# Bow ID question



## TGUN (Aug 14, 2015)

Does anybody know if Black Widow ever sold black painted bows? I took some steel wool underneath the handle and it appears there's finish wood underneath but I don't want to take the black off if it was supposed to be this way. Not 100% sure it's really a black widow but the quality and the lines appear to be that of a black widow bow. I am assuming because there's no details about the draw weight somebody just painted it. Here's a few photos.


----------



## Jake Allen (Aug 14, 2015)

That handle does not look like a Widow to me, the curves of the limbs do.


----------



## jerry russell (Aug 14, 2015)

Not sure what it is but Black Widow did sell solid black bows.


----------



## TIMBERGHOST (Aug 14, 2015)

That is a Black Widow LAG - Long Autumn Gray if its a longbow or a SAG - Short Autumn Gray if its a recurve. Can't see the whole bow .  The handles were the same just like the PLs and PSRs are today.  Anyway, Black Widow stopped making those with the advent of the CNC and the PL series longbows & PSR series recurves. 

Black Widow used to paint or finish the slightly blemished bows in black and also offered the black as an option. Many people who bought these dipped them in some sort of Dura-coat camouflage process. 

That is a Black Widow bow- circa the 1990's and very early 2000's.  Perhaps late '80s too but not sure.  PLs and PSRs came out in mid 2000's I think. 

Oh, one more thing... If you strip the black paint off it will have both Graybark and Autumn Oak colors. I think the back limb lamination may be Graybark while the belly limb lamination is Autumn Oak.  
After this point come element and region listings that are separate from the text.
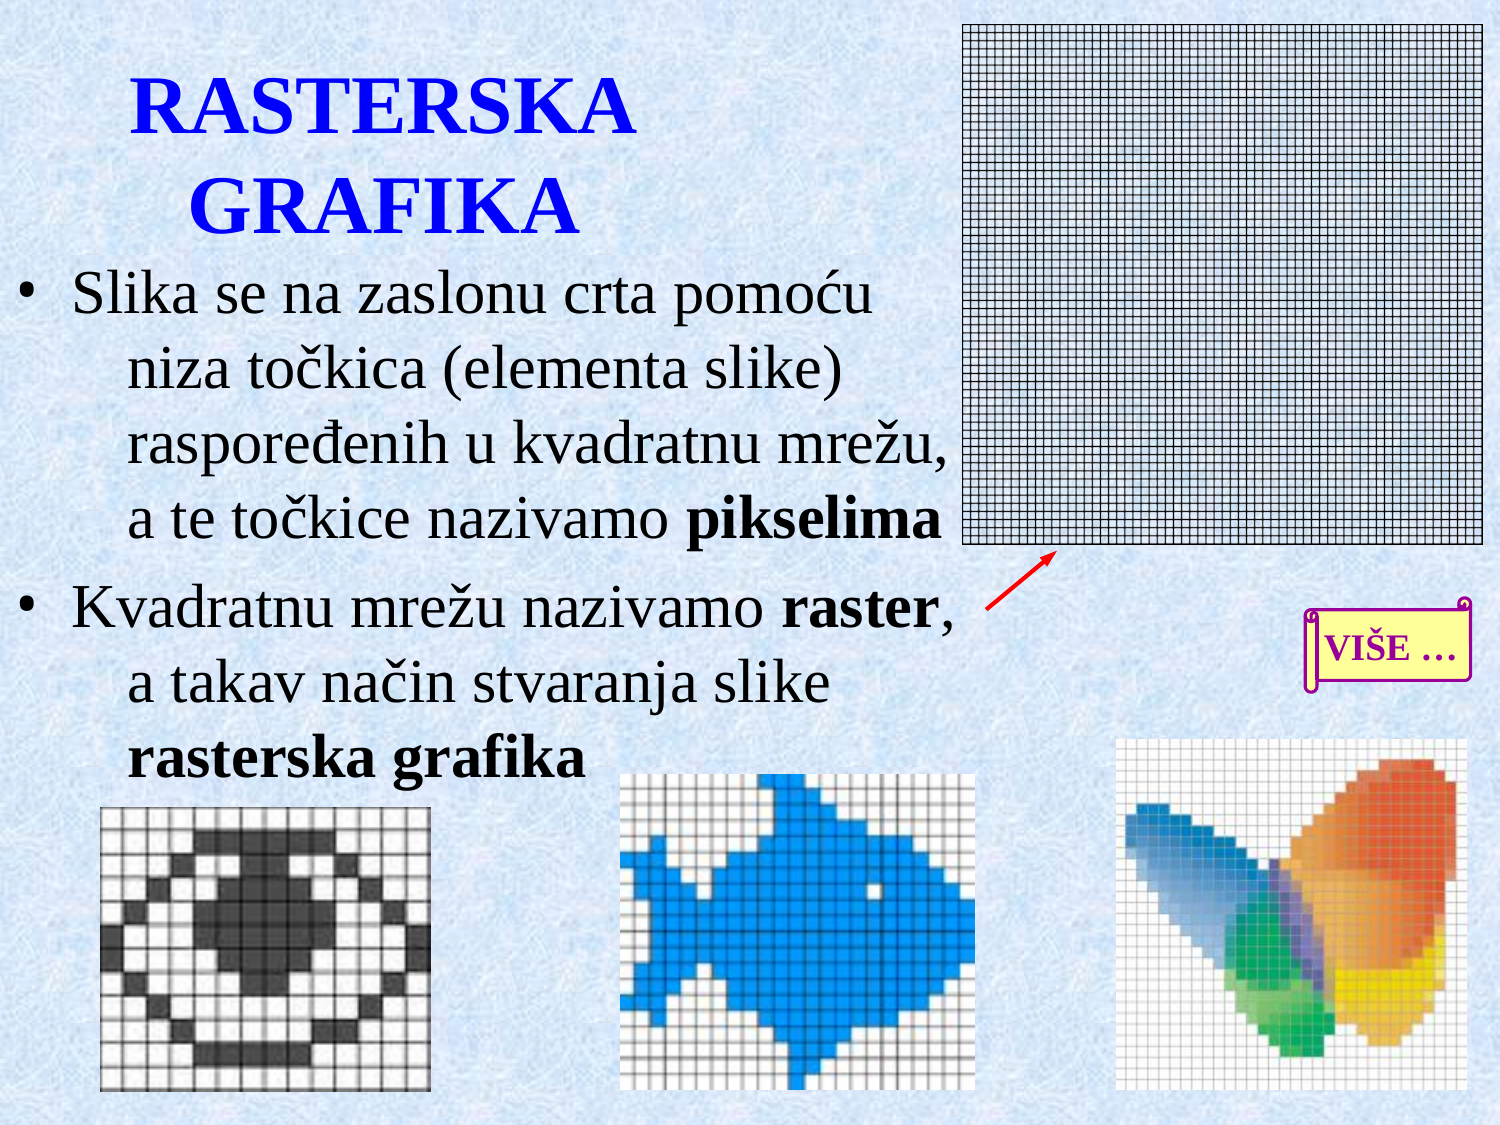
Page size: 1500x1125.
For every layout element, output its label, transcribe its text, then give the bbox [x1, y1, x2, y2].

list Slika se na zaslonu crta pomoću niza točkica (elementa slike) raspoređenih u kvadratnu mrežu, a te točkice nazivamo pikselima Kvadratnu mrežu nazivamo raster, a takav način stvaranja slike rasterska grafika [0, 243, 1005, 876]
title RASTERSKA GRAFIKA [53, 42, 715, 231]
text_box VIŠE … [1305, 597, 1471, 693]
picture [1116, 739, 1467, 1090]
picture [962, 24, 1483, 545]
picture [100, 807, 431, 1092]
picture [620, 774, 975, 1090]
Call Black Widow and ask for Toby or Roger. They can verify the bow if you can find the serial number. 

Want to sell it?


----------



## Jake Allen (Aug 14, 2015)

You are a wealth of good information Donnie K; thank you.


----------



## Fatboy (Aug 14, 2015)

They called that one a LBS model. Long Black Stick. They came that way. Same as the others but with a black epoxy instead of clear.


----------



## TGUN (Aug 14, 2015)

Thanks guys yeah I contacted Roger at black widow and they said it is there bow.  Okay here's the second bow I got with this group I looked it up online and can't find it. Can someone help me with this one


----------



## TGUN (Aug 14, 2015)

It's amazing the knowledge of the guys in this forum.


----------



## TGUN (Aug 14, 2015)

TIMBERGHOST said:


> Want to sell it?



Maybe ??? A buddy of mine needed money and of course I heard longbows and said yes sight unseen but I don't know if I really need more bows....But I've never had a black widow and it does shoot nice.


----------



## TGUN (Aug 14, 2015)

Ha I just read my answer and it looked like my wife wrote it.....a complete nonanswer answer ( if you see this honey you know I'm only kidding )


----------



## AllAmerican (Aug 15, 2015)

http://shop.rmsgear.com/black-widow-67@28-60-99534/dp/6937



Yup I believe it's a widow.  Pretty cool that it's all Black!


----------



## TGUN (Aug 15, 2015)

Cool thanks so much guys. I'm gonna leave it black and not strip it since he came that way from the factory. Any body know anything about that other bow? Anybody heard of that maker?


----------